According to assistant GM Jim Benning, Hamill must clear waivers because he has played in the AHL for three full seasons.
Hamill has been a major disappointment. The 23-year-old center has appeared in four NHL games, recording one assist. In Sunday’s 7-3 preseason win over Montreal, Hamill centered Brad Marchand and Benoit Pouliot and didn’t have much offensive presence.
Hamill has yet to establish himself as a consistent AHL center. Last season, he had 9 goals and 34 assists in 68 games for Providence. If Hamill is not claimed, the Bruins are hoping he will develop more efficiently under first-year head coach Bruce Cassidy, formerly Rob Murray’s assistant.

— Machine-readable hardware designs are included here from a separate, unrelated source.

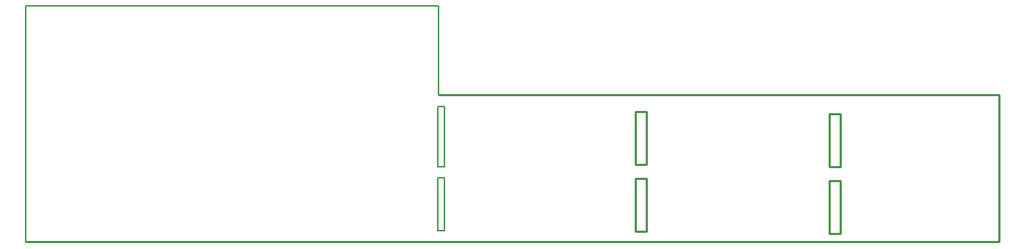
<source format=gko>
G04 Layer_Color=16711935*
%FSLAX23Y23*%
%MOIN*%
G70*
G01*
G75*
%ADD37C,0.006*%
%ADD38C,0.010*%
D37*
X369Y4498D02*
Y5568D01*
X2240Y4838D02*
Y5113D01*
Y4838D02*
X2270D01*
Y5113D01*
X2240D02*
X2270D01*
X2240Y4548D02*
Y4788D01*
Y4548D02*
X2270D01*
Y4788D01*
X2240D02*
X2270D01*
X369Y5568D02*
X2243D01*
Y5165D02*
Y5568D01*
D38*
X369Y4498D02*
X3998D01*
X3135Y4785D02*
X3185D01*
Y4545D02*
Y4785D01*
X3135Y4545D02*
X3185D01*
X3135D02*
Y4785D01*
Y5090D02*
X3185D01*
Y4850D02*
Y5090D01*
X3135Y4850D02*
X3185D01*
X3135D02*
Y5090D01*
X4785Y4498D02*
Y4780D01*
X3998Y4498D02*
X4785D01*
X4015Y4840D02*
Y5080D01*
Y4840D02*
X4065D01*
Y5080D01*
X4015D02*
X4065D01*
X4015Y4535D02*
Y4775D01*
Y4535D02*
X4065D01*
Y4775D01*
X4015D02*
X4065D01*
X2243Y5165D02*
X4785D01*
Y4780D02*
Y5165D01*
M02*

</source>
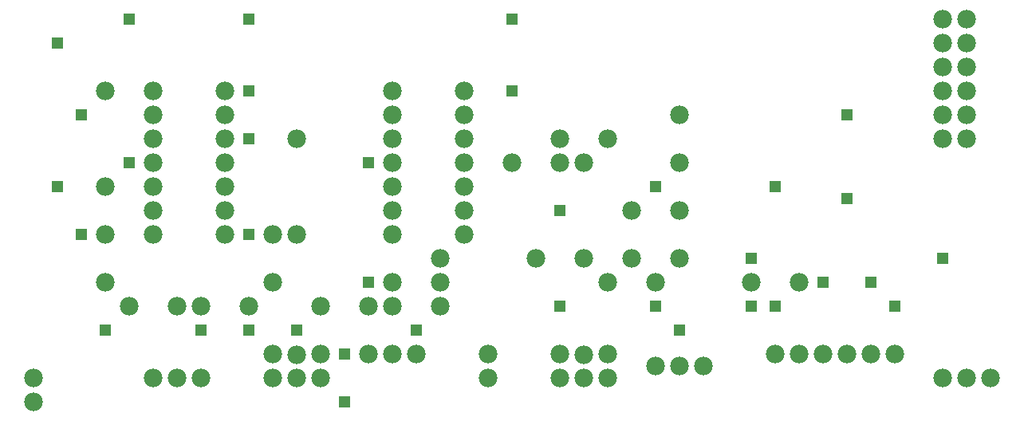
<source format=gts>
G75*
%MOIN*%
%OFA0B0*%
%FSLAX25Y25*%
%IPPOS*%
%LPD*%
%AMOC8*
5,1,8,0,0,1.08239X$1,22.5*
%
%ADD10C,0.07800*%
%ADD11R,0.04762X0.04762*%
D10*
X0033919Y0042535D03*
X0033919Y0052535D03*
X0083919Y0052535D03*
X0093919Y0052535D03*
X0103919Y0052535D03*
X0133919Y0052535D03*
X0143919Y0052535D03*
X0153919Y0052535D03*
X0153919Y0062535D03*
X0143919Y0062220D03*
X0133919Y0062535D03*
X0123919Y0082535D03*
X0133919Y0092535D03*
X0153919Y0082535D03*
X0173919Y0082535D03*
X0183919Y0082535D03*
X0183919Y0092535D03*
X0203919Y0092535D03*
X0203919Y0082535D03*
X0203919Y0102535D03*
X0213919Y0112535D03*
X0213919Y0122535D03*
X0213919Y0132535D03*
X0213919Y0142535D03*
X0213919Y0152535D03*
X0213919Y0162535D03*
X0213919Y0172535D03*
X0183919Y0172535D03*
X0183919Y0162535D03*
X0183919Y0152535D03*
X0183919Y0142535D03*
X0183919Y0132535D03*
X0183919Y0122535D03*
X0183919Y0112535D03*
X0143919Y0112535D03*
X0133919Y0112535D03*
X0113919Y0112535D03*
X0113919Y0122535D03*
X0113919Y0132535D03*
X0113919Y0142535D03*
X0113919Y0152535D03*
X0113919Y0162535D03*
X0113919Y0172535D03*
X0083919Y0172535D03*
X0083919Y0162535D03*
X0083919Y0152535D03*
X0083919Y0142535D03*
X0083919Y0132535D03*
X0083919Y0122535D03*
X0083919Y0112535D03*
X0063919Y0112535D03*
X0063919Y0132535D03*
X0063919Y0092535D03*
X0073919Y0082535D03*
X0093919Y0082535D03*
X0103919Y0082535D03*
X0173919Y0062535D03*
X0183919Y0062535D03*
X0193919Y0062535D03*
X0223919Y0062535D03*
X0223919Y0052535D03*
X0253919Y0052535D03*
X0263919Y0052535D03*
X0273919Y0052535D03*
X0273919Y0062535D03*
X0263919Y0062220D03*
X0253919Y0062535D03*
X0293919Y0057535D03*
X0303919Y0057535D03*
X0313919Y0057535D03*
X0343919Y0062535D03*
X0353919Y0062535D03*
X0363919Y0062535D03*
X0373919Y0062535D03*
X0383919Y0062535D03*
X0393919Y0062535D03*
X0413919Y0052535D03*
X0423919Y0052535D03*
X0433919Y0052535D03*
X0353919Y0092535D03*
X0333919Y0092535D03*
X0303919Y0102535D03*
X0293919Y0092535D03*
X0283919Y0102535D03*
X0273919Y0092535D03*
X0263919Y0102535D03*
X0243919Y0102535D03*
X0283919Y0122535D03*
X0303919Y0122535D03*
X0303919Y0142535D03*
X0273919Y0152535D03*
X0263919Y0142535D03*
X0253919Y0142535D03*
X0253919Y0152535D03*
X0233919Y0142535D03*
X0303919Y0162535D03*
X0413919Y0162535D03*
X0423919Y0162535D03*
X0423919Y0152535D03*
X0413919Y0152535D03*
X0413919Y0172535D03*
X0423919Y0172535D03*
X0423919Y0182535D03*
X0413919Y0182535D03*
X0413919Y0192535D03*
X0423919Y0192535D03*
X0423919Y0202535D03*
X0413919Y0202535D03*
X0143919Y0152535D03*
X0063919Y0172535D03*
D11*
X0053919Y0162535D03*
X0073919Y0142535D03*
X0073919Y0142535D03*
X0043919Y0132535D03*
X0053919Y0112535D03*
X0123919Y0112535D03*
X0173919Y0092535D03*
X0193919Y0072535D03*
X0163919Y0062535D03*
X0143919Y0072535D03*
X0123919Y0072535D03*
X0103919Y0072535D03*
X0063919Y0072535D03*
X0163919Y0042535D03*
X0253919Y0082535D03*
X0293919Y0082535D03*
X0303919Y0072535D03*
X0333919Y0082535D03*
X0343919Y0082535D03*
X0363919Y0092535D03*
X0383919Y0092535D03*
X0393919Y0082535D03*
X0413919Y0102535D03*
X0373919Y0127535D03*
X0343919Y0132535D03*
X0333919Y0102535D03*
X0293919Y0132535D03*
X0253919Y0122535D03*
X0173919Y0142535D03*
X0123919Y0152535D03*
X0123919Y0172535D03*
X0123919Y0172535D03*
X0123919Y0202535D03*
X0123919Y0202535D03*
X0073919Y0202535D03*
X0043919Y0192535D03*
X0233919Y0202535D03*
X0233919Y0172535D03*
X0373919Y0162535D03*
M02*

</source>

Veteran center Trent Whitfield was also waived with the purpose of being assigned. Whitfield is not expected to be claimed . . . David Warsofsky, Colby Cohen, Zach McKelvie, Jamie Arniel, and Michael Hutchinson were assigned to Providence. The Bruins have 27 players remaining in camp (16 forwards, 8 defensemen, 3 goalies) . . . Caron, bumped up to the first line Monday, showed he’s deserving of a roster spot. However, because he can be assigned to Providence without clearing waivers, he might be nudged out by Clark. The former Washington captain, in camp on a tryout basis, remains without a contract. “I haven’t minded his game,’’ general manager Peter Chiarelli said of Clark . . . Tomorrow’s game against Ottawa at TD Garden will air on NESN and 98.5 The Sports Hub. It will be NESN’s only preseason game. Saturday’s preseason finale against the Islanders will not be available on TV or radio.